Short task: Copy out everything in the bankruptcy ruling below from "On or around August" down to "CANCELLED BY TIME.".

START Page text

The following facts are uncontested pursuant to Fed. R. Civ. P. 56 and D.P.R. Civ. R. 56, made applicable to these proceedings through Fed. R. Bankr. P. 7056 and P.R. LBR 1001-1(b) and (d), respectively:

On March 31, 2011, debtor filed a voluntary petition under chapter 13 of the Bankruptcy Code and a chapter 13 plan. (Bankr. Docket Nos. 1, 2.) Reparto Saman, which holds a first mortgage over debtor's residence, was listed as a secured creditor on schedule D and was included on the creditor matrix filed with the petition. (Id. at 30, 42.) The court confirmed debtor's plan on June 16, 2011. (Bankr. Docket Nos. 2, 20.) Among other things, debtor's plan provides for payment of the arrears owed to Reparto Saman and states that debtor will otherwise maintain regular monthly payments to the company. (Bankr. Docket No. 2.) Debtor's attorney filed a proof of claim on behalf of Reparto Saman listing $2,520.00 in arrears on July 16, 2011. (Claims Register No. 6-1.)

On or around August 4, 2011, debtor received a statement from Reparto Saman entitled "Reminder." A certified translation of the statement reads:

As of today, your account is overdue 10 months, at $280.00 per month, for a total of $2,800.00. Said amount will bring your account up to date as of the month in course. We wish to remind you that your account is NOT ERASED, DOES NOT EXPIRE and IS NOT CANCELLED BY TIME.
(Adv. Docket No. 33-1.) Debtor received another statement with the same message on or around October 4, 2011. Id. Summary Judgment Standard

Pursuant to Rule 56, made applicable to this proceeding by Fed. R. Bankr. P. 7056, a court shall grant summary judgment when the record shows that "there is no genuine dispute as to any material fact and the movant is entitled to judgment as a matter of law." Fed. R. Civ. P. 56(a). "A dispute is genuine if the evidence about the fact is such that a reasonable jury could resolve the point in the favor of the non-moving party. A fact is material if it has the potential of determining the outcome of the litigation." Farmers Ins. Exch. v. RNK, Inc., 632 F.3d 777, 782 (1st Cir. 2011) (quoting Rodriguez-Rivera v. Federico Trilla Reg'l Hosp., 532 F.3d 28, 30 (1st Cir. 2008)). The party moving for summary judgment bears the burden of showing the absence of a genuine issue of material fact. Celotex Corp. v. Catrett, 477 U.S. 317, 323 (1986).

Once a properly supported motion has been presented before the court, the opposing party "can shut down the machinery only by showing that a trial-worthy issue exists" that would warrant the court's denial of the motion for summary judgment. McCarthy v. Northwest Airlines, 56 F.3d 313, 315 (1st Cir. 1995). For issues where the opposing party bears the ultimate burden of proof, that party cannot merely "rely on the absence of competent evidence, but must affirmatively point to specific facts that demonstrate the existence of an authentic dispute." Id.

END Page text
START Dataset records

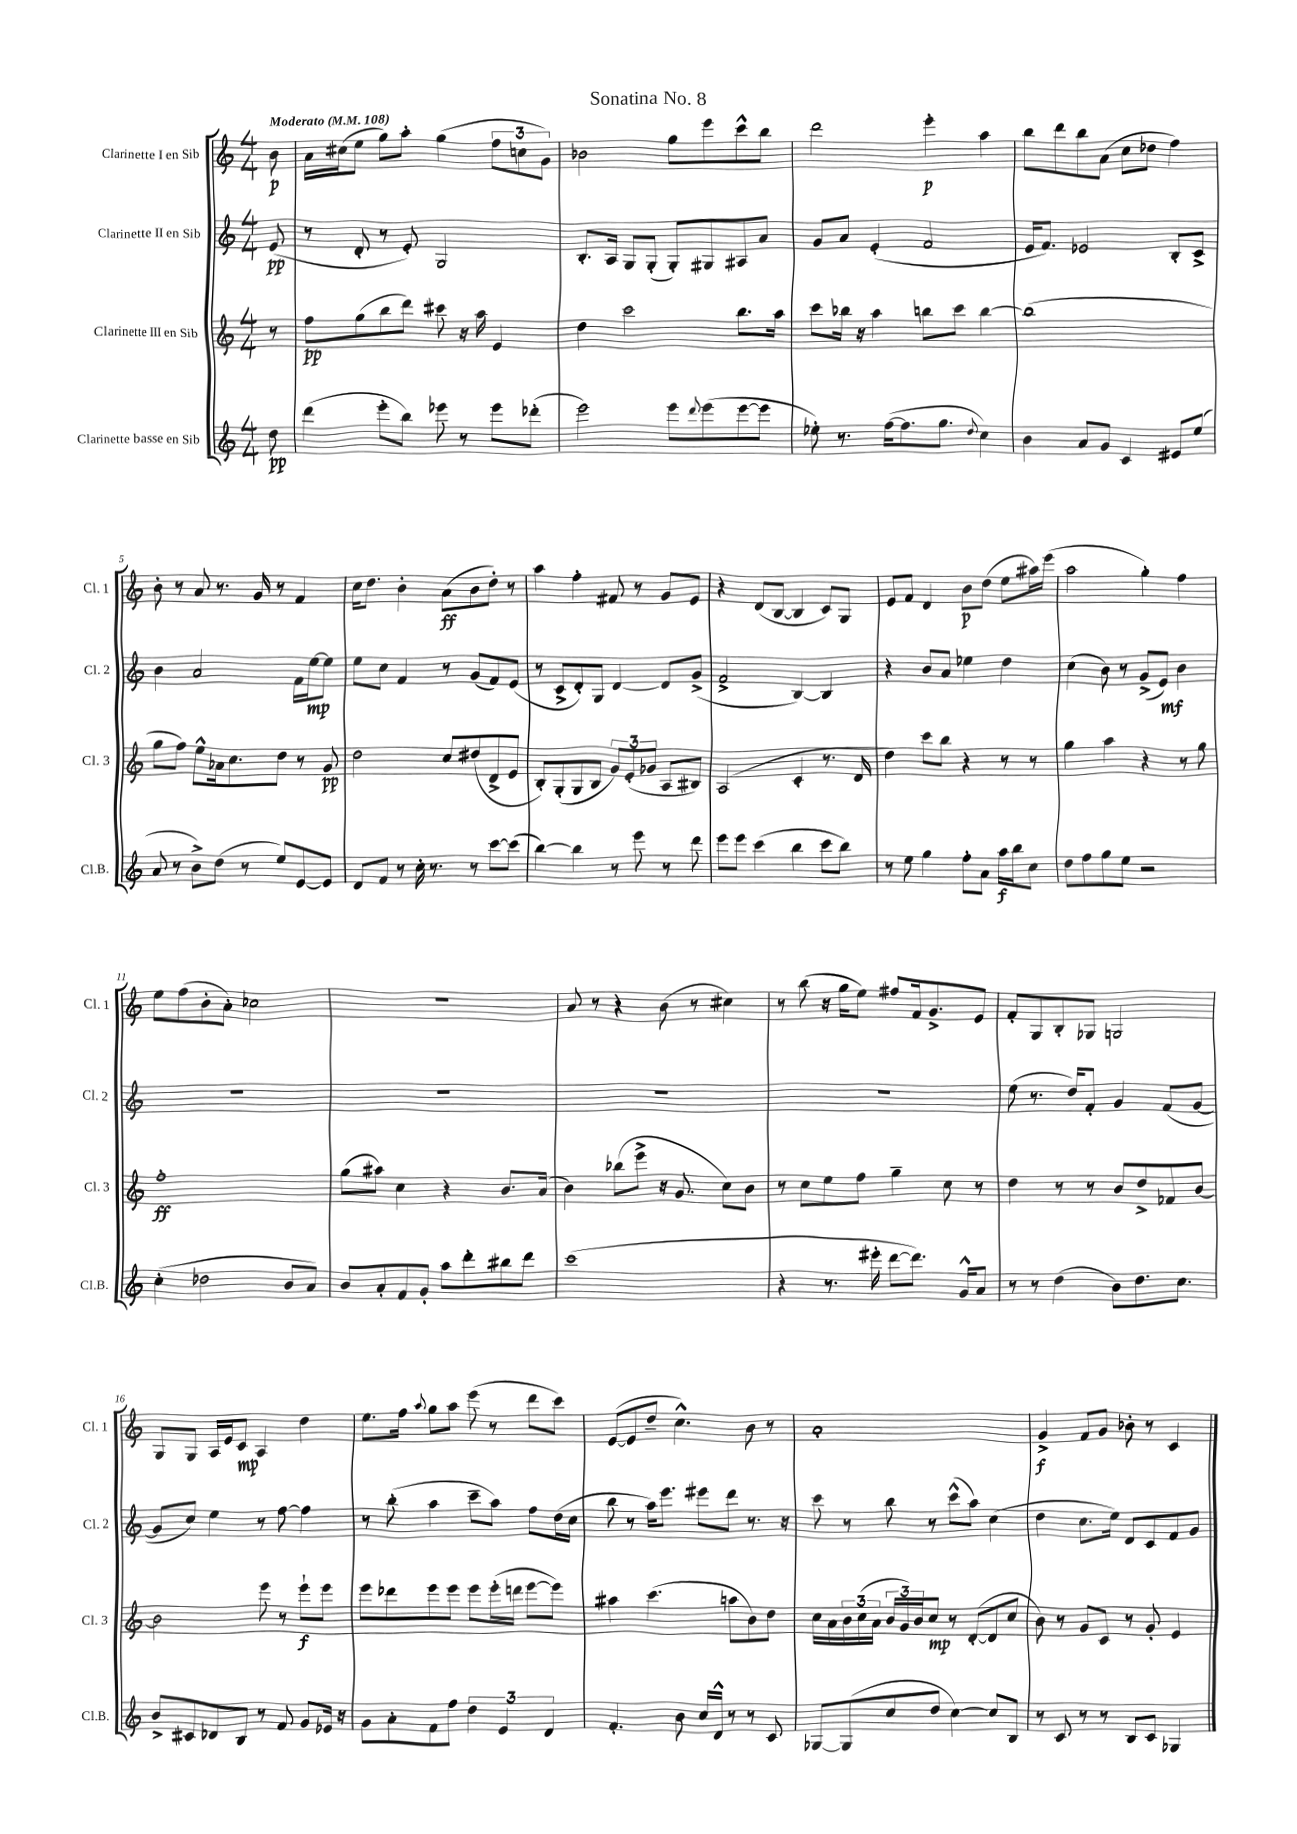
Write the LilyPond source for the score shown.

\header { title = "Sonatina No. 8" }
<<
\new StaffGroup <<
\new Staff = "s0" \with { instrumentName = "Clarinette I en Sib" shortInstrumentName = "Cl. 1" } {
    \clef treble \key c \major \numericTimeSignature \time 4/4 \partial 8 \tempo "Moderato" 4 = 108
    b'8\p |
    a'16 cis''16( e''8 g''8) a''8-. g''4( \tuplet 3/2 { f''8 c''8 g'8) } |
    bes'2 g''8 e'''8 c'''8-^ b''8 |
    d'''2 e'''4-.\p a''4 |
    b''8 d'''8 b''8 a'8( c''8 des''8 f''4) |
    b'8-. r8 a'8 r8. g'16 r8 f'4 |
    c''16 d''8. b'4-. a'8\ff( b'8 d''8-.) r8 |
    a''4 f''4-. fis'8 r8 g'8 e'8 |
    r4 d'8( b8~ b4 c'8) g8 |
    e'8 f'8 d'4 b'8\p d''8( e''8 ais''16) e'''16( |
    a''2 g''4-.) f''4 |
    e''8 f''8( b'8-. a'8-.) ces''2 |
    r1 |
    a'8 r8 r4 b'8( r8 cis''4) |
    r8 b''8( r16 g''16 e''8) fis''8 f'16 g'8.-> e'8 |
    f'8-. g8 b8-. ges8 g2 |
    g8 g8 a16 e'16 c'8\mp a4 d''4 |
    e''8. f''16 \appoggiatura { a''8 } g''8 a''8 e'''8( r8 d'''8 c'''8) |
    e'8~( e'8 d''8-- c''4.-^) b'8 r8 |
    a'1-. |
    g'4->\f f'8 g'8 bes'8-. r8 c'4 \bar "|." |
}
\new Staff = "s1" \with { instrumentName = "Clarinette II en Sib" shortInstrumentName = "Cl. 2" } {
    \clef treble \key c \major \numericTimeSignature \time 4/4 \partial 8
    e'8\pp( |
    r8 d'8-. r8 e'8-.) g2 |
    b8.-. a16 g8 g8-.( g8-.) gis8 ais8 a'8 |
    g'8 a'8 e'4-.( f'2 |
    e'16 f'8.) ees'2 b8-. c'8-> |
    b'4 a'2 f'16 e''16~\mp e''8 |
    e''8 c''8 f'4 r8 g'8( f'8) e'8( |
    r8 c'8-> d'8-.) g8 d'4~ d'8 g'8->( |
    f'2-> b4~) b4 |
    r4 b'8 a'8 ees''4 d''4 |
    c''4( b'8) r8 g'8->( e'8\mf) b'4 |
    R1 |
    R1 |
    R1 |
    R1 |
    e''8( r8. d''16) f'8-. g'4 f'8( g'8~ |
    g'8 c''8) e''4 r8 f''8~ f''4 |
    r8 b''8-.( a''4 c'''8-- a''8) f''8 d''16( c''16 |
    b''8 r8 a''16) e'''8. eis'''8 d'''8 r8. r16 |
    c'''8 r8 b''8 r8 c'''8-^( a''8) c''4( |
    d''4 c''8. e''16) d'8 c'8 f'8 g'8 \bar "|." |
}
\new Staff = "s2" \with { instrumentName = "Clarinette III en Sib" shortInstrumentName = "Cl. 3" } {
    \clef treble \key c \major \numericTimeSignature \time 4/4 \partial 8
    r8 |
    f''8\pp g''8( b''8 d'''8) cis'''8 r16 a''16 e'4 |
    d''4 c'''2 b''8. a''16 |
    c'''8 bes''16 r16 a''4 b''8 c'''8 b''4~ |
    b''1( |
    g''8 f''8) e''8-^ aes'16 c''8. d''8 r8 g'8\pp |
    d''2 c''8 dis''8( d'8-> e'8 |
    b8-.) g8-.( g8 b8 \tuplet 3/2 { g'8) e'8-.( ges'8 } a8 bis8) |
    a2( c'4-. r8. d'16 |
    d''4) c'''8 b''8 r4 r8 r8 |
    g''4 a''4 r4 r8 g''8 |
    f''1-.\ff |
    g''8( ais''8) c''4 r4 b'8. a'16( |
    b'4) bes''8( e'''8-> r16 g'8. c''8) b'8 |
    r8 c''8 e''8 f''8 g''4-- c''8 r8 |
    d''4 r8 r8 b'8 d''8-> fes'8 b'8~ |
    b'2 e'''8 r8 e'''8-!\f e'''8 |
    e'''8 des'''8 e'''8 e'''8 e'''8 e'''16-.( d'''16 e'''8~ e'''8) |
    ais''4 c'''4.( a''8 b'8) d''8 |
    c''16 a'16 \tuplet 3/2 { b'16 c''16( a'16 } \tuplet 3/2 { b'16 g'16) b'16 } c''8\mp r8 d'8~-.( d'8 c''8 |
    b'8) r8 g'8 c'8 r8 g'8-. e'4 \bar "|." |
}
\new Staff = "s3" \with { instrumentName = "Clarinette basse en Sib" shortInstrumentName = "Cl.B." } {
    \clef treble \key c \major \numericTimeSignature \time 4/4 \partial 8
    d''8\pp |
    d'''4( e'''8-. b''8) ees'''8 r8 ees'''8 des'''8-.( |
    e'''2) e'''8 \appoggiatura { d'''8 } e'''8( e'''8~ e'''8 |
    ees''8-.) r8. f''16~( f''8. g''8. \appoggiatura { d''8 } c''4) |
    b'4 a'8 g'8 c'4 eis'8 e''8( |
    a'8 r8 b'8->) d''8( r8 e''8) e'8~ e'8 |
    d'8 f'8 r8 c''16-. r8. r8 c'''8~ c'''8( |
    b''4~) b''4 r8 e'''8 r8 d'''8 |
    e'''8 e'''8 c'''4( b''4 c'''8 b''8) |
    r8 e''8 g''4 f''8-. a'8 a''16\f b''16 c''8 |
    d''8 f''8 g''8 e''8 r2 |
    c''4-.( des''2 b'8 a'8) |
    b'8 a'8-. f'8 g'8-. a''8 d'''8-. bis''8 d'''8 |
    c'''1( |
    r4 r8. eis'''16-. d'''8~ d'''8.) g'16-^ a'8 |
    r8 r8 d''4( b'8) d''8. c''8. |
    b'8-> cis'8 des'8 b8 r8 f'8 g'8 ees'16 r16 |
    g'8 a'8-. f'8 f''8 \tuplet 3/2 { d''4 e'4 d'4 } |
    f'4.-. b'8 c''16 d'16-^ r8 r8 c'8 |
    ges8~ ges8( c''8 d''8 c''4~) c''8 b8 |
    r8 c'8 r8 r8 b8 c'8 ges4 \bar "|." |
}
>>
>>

END Dataset records
START Dataset records

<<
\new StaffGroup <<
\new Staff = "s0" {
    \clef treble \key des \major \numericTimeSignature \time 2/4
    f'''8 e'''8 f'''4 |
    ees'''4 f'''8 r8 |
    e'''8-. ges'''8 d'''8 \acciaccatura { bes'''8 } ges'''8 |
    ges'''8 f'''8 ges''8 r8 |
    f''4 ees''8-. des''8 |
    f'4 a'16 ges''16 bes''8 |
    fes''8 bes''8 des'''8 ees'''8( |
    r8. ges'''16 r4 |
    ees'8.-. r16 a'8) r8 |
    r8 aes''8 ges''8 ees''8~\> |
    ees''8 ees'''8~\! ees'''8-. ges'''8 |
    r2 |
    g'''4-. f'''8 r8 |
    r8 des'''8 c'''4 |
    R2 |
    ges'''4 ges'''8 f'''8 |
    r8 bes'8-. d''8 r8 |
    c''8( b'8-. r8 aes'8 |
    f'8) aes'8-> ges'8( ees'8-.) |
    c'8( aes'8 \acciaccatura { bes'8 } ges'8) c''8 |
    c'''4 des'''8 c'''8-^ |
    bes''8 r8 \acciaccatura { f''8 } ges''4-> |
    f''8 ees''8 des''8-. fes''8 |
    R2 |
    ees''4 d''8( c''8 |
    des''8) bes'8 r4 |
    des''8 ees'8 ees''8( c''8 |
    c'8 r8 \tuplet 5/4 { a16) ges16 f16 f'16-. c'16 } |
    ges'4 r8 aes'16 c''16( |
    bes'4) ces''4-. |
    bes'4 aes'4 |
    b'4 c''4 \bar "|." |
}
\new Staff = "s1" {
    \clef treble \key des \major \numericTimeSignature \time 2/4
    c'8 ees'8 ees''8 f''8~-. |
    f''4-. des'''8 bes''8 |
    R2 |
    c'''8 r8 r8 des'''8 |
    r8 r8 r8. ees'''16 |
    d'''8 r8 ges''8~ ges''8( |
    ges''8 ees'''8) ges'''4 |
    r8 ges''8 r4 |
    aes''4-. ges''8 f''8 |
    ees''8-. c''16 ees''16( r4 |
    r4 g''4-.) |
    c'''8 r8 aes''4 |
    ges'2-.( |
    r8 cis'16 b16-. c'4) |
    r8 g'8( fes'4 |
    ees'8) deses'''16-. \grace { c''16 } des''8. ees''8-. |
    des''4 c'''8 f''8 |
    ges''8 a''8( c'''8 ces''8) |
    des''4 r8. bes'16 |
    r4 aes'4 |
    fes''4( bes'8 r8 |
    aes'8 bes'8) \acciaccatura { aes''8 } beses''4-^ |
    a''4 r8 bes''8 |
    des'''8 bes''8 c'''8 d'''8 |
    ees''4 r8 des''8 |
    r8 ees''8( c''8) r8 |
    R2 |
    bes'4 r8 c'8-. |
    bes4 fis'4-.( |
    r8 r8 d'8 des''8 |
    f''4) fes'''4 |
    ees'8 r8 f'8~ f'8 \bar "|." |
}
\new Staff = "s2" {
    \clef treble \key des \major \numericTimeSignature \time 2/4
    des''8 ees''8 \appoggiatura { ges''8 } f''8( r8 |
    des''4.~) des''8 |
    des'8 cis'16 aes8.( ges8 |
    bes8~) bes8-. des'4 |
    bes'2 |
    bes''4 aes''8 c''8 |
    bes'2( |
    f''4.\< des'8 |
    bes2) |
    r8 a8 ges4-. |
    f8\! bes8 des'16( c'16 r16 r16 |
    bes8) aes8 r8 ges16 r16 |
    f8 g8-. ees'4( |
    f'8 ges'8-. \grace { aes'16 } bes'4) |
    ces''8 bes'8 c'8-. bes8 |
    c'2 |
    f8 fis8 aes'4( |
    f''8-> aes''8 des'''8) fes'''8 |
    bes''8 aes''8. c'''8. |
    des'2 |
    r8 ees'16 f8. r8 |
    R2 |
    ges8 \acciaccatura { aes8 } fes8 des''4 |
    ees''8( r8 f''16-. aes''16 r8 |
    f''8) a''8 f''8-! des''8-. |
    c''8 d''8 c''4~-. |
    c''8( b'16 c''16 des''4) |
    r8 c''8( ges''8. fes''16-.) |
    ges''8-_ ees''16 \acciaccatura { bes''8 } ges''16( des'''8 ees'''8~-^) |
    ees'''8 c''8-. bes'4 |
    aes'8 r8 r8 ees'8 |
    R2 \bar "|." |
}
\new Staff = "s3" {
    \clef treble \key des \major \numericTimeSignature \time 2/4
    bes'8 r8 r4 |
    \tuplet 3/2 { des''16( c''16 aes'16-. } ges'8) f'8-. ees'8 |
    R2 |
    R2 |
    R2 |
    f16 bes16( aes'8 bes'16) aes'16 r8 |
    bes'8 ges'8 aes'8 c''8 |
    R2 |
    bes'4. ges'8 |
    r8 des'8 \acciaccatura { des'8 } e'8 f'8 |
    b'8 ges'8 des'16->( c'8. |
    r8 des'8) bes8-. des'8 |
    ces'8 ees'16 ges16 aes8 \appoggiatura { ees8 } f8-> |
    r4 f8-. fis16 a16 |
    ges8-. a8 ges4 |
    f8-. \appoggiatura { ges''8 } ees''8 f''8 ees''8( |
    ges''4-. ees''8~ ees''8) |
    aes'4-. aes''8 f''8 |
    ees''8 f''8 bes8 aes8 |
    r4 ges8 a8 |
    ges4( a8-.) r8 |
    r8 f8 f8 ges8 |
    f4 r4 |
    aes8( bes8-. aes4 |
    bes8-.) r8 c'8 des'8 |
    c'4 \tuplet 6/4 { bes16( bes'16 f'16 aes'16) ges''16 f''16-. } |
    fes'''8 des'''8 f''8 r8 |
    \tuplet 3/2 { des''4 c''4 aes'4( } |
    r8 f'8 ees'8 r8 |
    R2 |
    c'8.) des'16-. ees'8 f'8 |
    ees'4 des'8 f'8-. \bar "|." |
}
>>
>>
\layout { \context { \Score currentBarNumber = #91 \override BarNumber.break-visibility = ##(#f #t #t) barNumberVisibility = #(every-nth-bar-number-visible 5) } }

END Dataset records

Output:
On or around August 4, 2011, debtor received a statement from Reparto Saman entitled "Reminder." A certified translation of the statement reads:

As of today, your account is overdue 10 months, at $280.00 per month, for a total of $2,800.00. Said amount will bring your account up to date as of the month in course. We wish to remind you that your account is NOT ERASED, DOES NOT EXPIRE and IS NOT CANCELLED BY TIME.